Folha de S. Paulo
Não há pacificação sem justiça e não há
justiça sem direitos humanos
Imagino que Bolsonaro não
seja mais a favor do adágio "bandido bom é bandido morto", agora que
o bandido condenado é ele mesmo. A redescoberta recente de normas de direitos
humanos pelo grupo bolsonarista é, portanto, seletiva; não
expressa de forma alguma adesão irrestrita à proteção da dignidade humana para
todas as pessoas, inclusive golpistas. Jair, o presidiário, tem os mesmos
direitos que historicamente seu campo político desprezou com afinco. E isso
Jair deve agradecer ao tal povo dos direitos humanos.
No que chamaram de visita técnica ao Complexo Penitenciário da Papuda, parlamentares bolsonaristas, entre eles a senadora Damares Alves, listaram uma série de preocupações com as condições do local.

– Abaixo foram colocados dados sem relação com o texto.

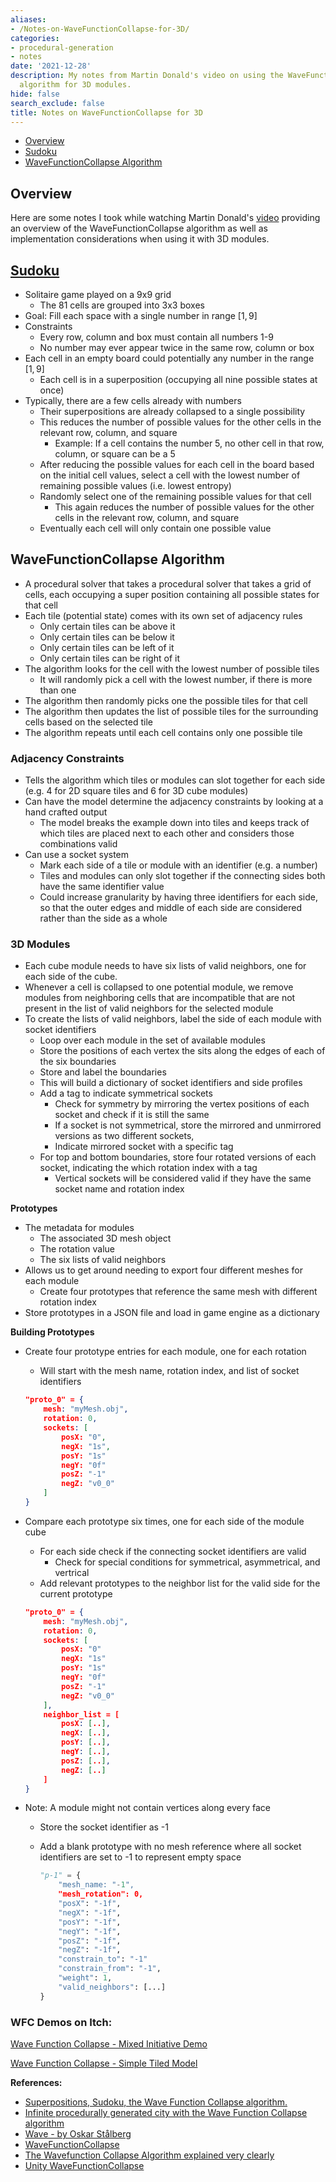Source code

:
 ```yaml
---
aliases:
- /Notes-on-WaveFunctionCollapse-for-3D/
categories:
- procedural-generation
- notes
date: '2021-12-28'
description: My notes from Martin Donald's video on using the WaveFunctionCollapse
  algorithm for 3D modules.
hide: false
search_exclude: false
title: Notes on WaveFunctionCollapse for 3D
---
```


* [Overview](#overview)
* [Sudoku](#sudoku)
* [WaveFunctionCollapse Algorithm](#wavefunctioncollapse-algorithm)



## Overview

Here are some notes I took while watching Martin Donald's [video](https://www.youtube.com/watch?v=2SuvO4Gi7uY) providing an overview of the WaveFunctionCollapse algorithm as well as implementation considerations when using it with 3D modules.



## [Sudoku](https://en.wikipedia.org/wiki/Sudoku)

- Solitaire game played on a 9x9 grid
    - The 81 cells are grouped into 3x3 boxes
- Goal: Fill each space with a single number in range $[1,9]$
- Constraints
    - Every row, column and box must contain all numbers 1-9
    - No number may ever appear twice in the same row, column or box
- Each cell in an empty board could potentially any number in the range $[1,9]$
    - Each cell is in a superposition (occupying all nine possible states at once)
- Typically, there are a few cells already with numbers
    - Their superpositions are already collapsed to a single possibility
    - This reduces the number of possible values for the other cells in the relevant row, column, and square
        - Example: If a cell contains the number 5, no other cell in that row, column, or square can be a 5
    - After reducing the possible values for each cell in the board based on the initial cell values, select a cell with the lowest number of remaining possible values (i.e. lowest entropy)
    - Randomly select one of the remaining possible values for that cell
        - This again reduces the number of possible values for the other cells in the relevant row, column, and square
    - Eventually each cell will only contain one possible value

## WaveFunctionCollapse Algorithm

- A procedural solver that takes a procedural solver that takes a grid of cells, each occupying a super position containing all possible states for that cell
- Each tile (potential state) comes with its own set of adjacency rules
    - Only certain tiles can be above it
    - Only certain tiles can be below it
    - Only certain tiles can be left of it
    - Only certain tiles can be right of it
- The algorithm looks for the cell with the lowest number of possible tiles
    - It will randomly pick a cell with the lowest number, if there is more than one
- The algorithm then randomly picks one the possible tiles for that cell
- The algorithm then updates the list of possible tiles for the surrounding cells based on the selected tile
- The algorithm repeats until each cell contains only one possible tile

### Adjacency Constraints

- Tells the algorithm which tiles or modules can slot together for each side (e.g. 4 for 2D square tiles and 6 for 3D cube modules)
- Can have the model determine the adjacency constraints by looking at a hand crafted output
    - The model breaks the example down into tiles and keeps track of which tiles are placed next to each other and considers those combinations valid
- Can use a socket system
    - Mark each side of a tile or module with an identifier (e.g. a number)
    - Tiles and modules can only slot together if the connecting sides both have the same identifier value
    - Could increase granularity by having  three identifiers for each side, so that the outer edges and middle of each side are considered rather than the side as a whole

### 3D Modules

- Each cube module needs to have six lists of valid neighbors, one for each side of the cube.
- Whenever a cell is collapsed to one potential module, we remove modules from neighboring cells that are incompatible that are not present in the list of valid neighbors for the selected module
- To create the lists of valid neighbors, label the side of each module with socket identifiers
    - Loop over each module in the set of available modules
    - Store the positions of each vertex the sits along the edges of each of the six boundaries
    - Store and label the boundaries
    - This will build a dictionary of socket identifiers and side profiles
    - Add a tag to indicate symmetrical sockets
        - Check for symmetry by mirroring the vertex positions of each socket and check if it is still the same
        - If a socket is not symmetrical, store the mirrored and unmirrored versions as two different sockets,
        - Indicate mirrored socket with a specific tag
    - For top and bottom boundaries, store four rotated versions of each socket, indicating the which rotation index with a tag
        - Vertical sockets will be considered valid if they have the same socket name and rotation index

**Prototypes**

- The metadata for modules
    - The associated 3D mesh object
    - The rotation value
    - The six lists of valid neighbors
- Allows us to get around needing to export four different meshes for each module
    - Create four prototypes that reference the same mesh with different rotation index
- Store prototypes in a JSON file and load in game engine as a dictionary

**Building Prototypes**

- Create four prototype entries for each module, one for each rotation
    - Will start with the mesh name, rotation index, and list of socket identifiers
    
    ```json
    "proto_0" = {
    	mesh: "myMesh.obj",
    	rotation: 0,
    	sockets: [
    		posX: "0",
    		negX: "1s",
    		posY: "1s"
    		negY: "0f"
    		posZ: "-1"
    		negZ: "v0_0"
    	]
    }
    ```
    
- Compare each prototype six times, one for each side of the module cube
    - For each side check if the connecting socket identifiers are valid
        - Check for special conditions for symmetrical, asymmetrical, and vertrical
    - Add relevant prototypes to the neighbor list for the valid side for the current prototype
    
    ```json
    "proto_0" = {
    	mesh: "myMesh.obj",
    	rotation: 0,
    	sockets: [
    		posX: "0"
    		negX: "1s"
    		posY: "1s"
    		negY: "0f"
    		posZ: "-1"
    		negZ: "v0_0"
    	],
    	neighbor_list = [
    		posX: [..],
    		negX: [..],
    		posY: [..],
    		negY: [..],
    		posZ: [..],
    		negZ: [..]
    	]
    }
    ```
    
- Note: A module might not contain vertices along every face
    - Store the socket identifier as -1
    - Add a blank prototype with no mesh reference where all socket identifiers are set to -1 to represent empty space
      
        ```python
        "p-1" = {
        	"mesh_name: "-1",
        	"mesh_rotation": 0,
        	"posX": "-1f",
        	"negX": "-1f",
        	"posY": "-1f",
        	"negY": "-1f",
        	"posZ": "-1f",
        	"negZ": "-1f",
        	"constrain_to": "-1"
        	"constrain_from": "-1",
        	"weight": 1,
        	"valid_neighbors": [...]
        }
        ```




### WFC Demos on Itch:

[Wave Function Collapse - Mixed Initiative Demo](https://bolddunkley.itch.io/wfc-mixed)

[Wave Function Collapse - Simple Tiled Model](https://bolddunkley.itch.io/wave-function-collapse)

   

**References:**

* [Superpositions, Sudoku, the Wave Function Collapse algorithm.](https://www.youtube.com/watch?v=2SuvO4Gi7uY)
* [Infinite procedurally generated city with the Wave Function Collapse algorithm](https://marian42.de/article/wfc/)
* [Wave - by Oskar Stålberg](https://oskarstalberg.com/game/wave/wave.html)
* [WaveFunctionCollapse](https://github.com/mxgmn/WaveFunctionCollapse)
* [The Wavefunction Collapse Algorithm explained very clearly](https://robertheaton.com/2018/12/17/wavefunction-collapse-algorithm/)
* [Unity WaveFunctionCollapse](https://github.com/selfsame/unity-wave-function-collapse/)





<!-- Cloudflare Web Analytics --><script defer src='https://static.cloudflareinsights.com/beacon.min.js' data-cf-beacon='{"token": "56b8d2f624604c4891327b3c0d9f6703"}'></script><!-- End Cloudflare Web Analytics -->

Questões de acesso inadequado à saúde,
alimentação e higiene foram levantadas por eles. Em dez anos, entre 2013 a
2023, o Brasil matou 17 mil presos. Cerca de 95% dessas mortes entre 2018 e
2022 ocorreram por causas evitáveis.
Jair, ao final, vai cumprir sua pena na
Superintendência da Polícia
Federal, não na Papuda. A razão, quem diria, também é por uma questão
de direitos humanos, qual seja: a igualdade de direitos com o caso de Lula.
Bolsonaro, o político, concordaria, ao contrário, em conceder a amigos
tratamento privilegiado e, a desafetos, tratamento inferior. Bolsonaro, o
presidiário, deveria ser grato ao fato de que direitos, diferentemente de
privilégios, não funcionam assim. Direitos humanos protegem a todos, inclusive
presos e, quem diria, inclusive Bolsonaro.
Não para por aí. O gosto doce que sentimos ao
ver generais golpistas na cadeia tem nome, chama-se justiça. Mais
especificamente, justiça de transição, outra norma de direitos humanos.
Nunca na história do país tivemos generais
presos por atentar contra a democracia. O ineditismo do momento atual revela o
que seria possível se tivéssemos feito um processo sério de justiça de
transição pelos golpes de Estado na história brasileira. Não há pacificação sem
justiça e não há justiça sem direitos humanos, inclusive para o Jair.